The implications of breaking the million-token-per-second barrier are far-reaching. For enterprises, this level of performance makes it more feasible to deploy powerful, large-scale AI models without prohibitive costs or latency.[4] It opens up new possibilities for applications that require instantaneous processing of vast amounts of data, such as real-time language translation, complex financial modeling, and advanced scientific research. By demonstrating this capability on a commercially available cloud platform, Microsoft is signaling to the market that enterprise-grade, high-performance AI is no longer a niche or experimental technology but a reliable and scalable utility. The record serves as a proof point that the infrastructure required for transformative AI is now accessible, potentially accelerating the adoption of generative AI across various industries.[1][4]

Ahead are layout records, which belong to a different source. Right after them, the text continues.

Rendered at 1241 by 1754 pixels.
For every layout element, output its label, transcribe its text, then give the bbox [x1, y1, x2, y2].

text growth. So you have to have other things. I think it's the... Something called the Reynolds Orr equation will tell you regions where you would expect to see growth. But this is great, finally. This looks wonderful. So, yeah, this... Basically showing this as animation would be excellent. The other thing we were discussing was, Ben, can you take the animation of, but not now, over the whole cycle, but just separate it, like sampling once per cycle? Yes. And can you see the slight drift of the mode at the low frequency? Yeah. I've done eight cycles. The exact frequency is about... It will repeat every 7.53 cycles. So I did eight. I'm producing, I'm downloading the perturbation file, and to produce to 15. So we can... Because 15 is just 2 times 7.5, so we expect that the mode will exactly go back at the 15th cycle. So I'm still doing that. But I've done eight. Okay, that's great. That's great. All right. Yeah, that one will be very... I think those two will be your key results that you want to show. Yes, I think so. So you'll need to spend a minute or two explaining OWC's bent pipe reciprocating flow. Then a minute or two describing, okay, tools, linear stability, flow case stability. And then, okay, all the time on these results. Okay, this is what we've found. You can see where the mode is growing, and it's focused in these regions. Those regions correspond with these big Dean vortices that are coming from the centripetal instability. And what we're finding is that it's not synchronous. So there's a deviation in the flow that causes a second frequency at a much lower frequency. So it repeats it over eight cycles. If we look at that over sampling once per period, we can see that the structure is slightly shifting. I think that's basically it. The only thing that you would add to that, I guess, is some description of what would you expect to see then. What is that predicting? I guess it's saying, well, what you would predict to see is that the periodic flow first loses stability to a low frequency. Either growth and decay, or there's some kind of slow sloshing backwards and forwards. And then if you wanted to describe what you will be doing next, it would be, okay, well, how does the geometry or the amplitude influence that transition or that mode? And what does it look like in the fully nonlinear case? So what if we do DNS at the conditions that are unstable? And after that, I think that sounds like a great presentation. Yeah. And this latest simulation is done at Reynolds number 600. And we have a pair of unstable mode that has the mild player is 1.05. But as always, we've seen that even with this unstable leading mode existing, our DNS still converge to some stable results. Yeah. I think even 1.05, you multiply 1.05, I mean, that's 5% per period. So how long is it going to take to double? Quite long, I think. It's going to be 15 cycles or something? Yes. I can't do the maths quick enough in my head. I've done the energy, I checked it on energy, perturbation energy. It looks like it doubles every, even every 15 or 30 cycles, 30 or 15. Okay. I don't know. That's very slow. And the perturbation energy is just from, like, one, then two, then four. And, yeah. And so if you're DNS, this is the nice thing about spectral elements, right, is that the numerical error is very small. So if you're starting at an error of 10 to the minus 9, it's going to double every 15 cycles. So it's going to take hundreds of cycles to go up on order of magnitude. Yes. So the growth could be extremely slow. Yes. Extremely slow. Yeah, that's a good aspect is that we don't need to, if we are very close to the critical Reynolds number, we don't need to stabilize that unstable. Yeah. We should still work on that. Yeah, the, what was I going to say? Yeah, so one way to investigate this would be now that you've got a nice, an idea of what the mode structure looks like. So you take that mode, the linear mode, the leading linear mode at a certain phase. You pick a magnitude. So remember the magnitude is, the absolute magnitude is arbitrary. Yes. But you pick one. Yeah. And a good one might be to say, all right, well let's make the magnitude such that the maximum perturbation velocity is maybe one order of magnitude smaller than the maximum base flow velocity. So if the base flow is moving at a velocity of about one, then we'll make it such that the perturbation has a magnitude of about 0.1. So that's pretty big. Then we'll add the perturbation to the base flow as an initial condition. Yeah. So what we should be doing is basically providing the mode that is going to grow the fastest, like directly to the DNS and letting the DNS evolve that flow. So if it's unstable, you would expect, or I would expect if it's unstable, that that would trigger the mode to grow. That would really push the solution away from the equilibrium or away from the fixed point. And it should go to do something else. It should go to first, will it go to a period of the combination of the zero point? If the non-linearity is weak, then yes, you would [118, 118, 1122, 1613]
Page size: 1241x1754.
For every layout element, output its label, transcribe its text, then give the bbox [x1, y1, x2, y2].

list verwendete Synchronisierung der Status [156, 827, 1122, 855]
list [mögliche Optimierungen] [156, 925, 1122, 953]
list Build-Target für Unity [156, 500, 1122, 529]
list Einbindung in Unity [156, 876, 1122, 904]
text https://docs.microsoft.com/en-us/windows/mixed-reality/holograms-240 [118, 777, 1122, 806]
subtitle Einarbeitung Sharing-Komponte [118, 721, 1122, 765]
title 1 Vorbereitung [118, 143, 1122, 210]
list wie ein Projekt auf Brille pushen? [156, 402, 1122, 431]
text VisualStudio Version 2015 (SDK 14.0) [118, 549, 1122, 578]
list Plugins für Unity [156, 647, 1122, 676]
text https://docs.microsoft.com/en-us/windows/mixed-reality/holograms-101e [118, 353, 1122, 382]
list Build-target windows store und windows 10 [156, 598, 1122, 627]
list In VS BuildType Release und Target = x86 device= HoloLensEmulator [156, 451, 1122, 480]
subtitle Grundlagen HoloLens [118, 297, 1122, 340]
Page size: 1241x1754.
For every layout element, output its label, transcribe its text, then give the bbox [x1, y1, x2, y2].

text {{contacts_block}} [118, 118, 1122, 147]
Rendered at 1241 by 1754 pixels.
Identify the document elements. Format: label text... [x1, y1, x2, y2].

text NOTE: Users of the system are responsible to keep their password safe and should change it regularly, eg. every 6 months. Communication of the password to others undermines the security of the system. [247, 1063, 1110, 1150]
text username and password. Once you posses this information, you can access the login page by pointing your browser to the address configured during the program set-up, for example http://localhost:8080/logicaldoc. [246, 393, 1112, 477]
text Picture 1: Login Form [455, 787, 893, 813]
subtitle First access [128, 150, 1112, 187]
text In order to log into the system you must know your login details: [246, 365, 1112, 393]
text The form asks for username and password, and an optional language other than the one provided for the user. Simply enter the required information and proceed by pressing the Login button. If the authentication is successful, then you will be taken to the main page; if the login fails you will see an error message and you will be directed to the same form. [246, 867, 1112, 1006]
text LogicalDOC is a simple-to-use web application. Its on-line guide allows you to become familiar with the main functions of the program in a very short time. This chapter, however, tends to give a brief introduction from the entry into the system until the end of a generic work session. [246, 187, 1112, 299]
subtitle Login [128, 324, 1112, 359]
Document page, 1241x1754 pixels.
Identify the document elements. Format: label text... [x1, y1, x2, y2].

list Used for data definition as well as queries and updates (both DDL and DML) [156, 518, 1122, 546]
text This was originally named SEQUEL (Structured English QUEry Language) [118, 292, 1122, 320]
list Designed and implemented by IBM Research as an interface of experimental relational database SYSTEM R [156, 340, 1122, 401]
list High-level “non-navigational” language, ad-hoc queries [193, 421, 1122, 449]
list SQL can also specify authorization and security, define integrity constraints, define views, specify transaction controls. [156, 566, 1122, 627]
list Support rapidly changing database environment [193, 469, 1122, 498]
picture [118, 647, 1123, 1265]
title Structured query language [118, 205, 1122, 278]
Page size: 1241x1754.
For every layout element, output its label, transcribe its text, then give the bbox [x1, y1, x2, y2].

In conclusion, Microsoft's new inference record is more than just a number; it is a clear indicator of the direction of the AI industry. The deep collaboration between Microsoft and NVIDIA continues to push the boundaries of what is possible in cloud computing and artificial intelligence.[5][4] This achievement in processing speed will likely intensify the competition among major cloud providers to offer the most powerful and efficient AI infrastructure. For developers and businesses, this milestone promises a future where sophisticated AI models are faster, more accessible, and more integrated into daily operations, ultimately driving the next wave of innovation powered by artificial intelligence.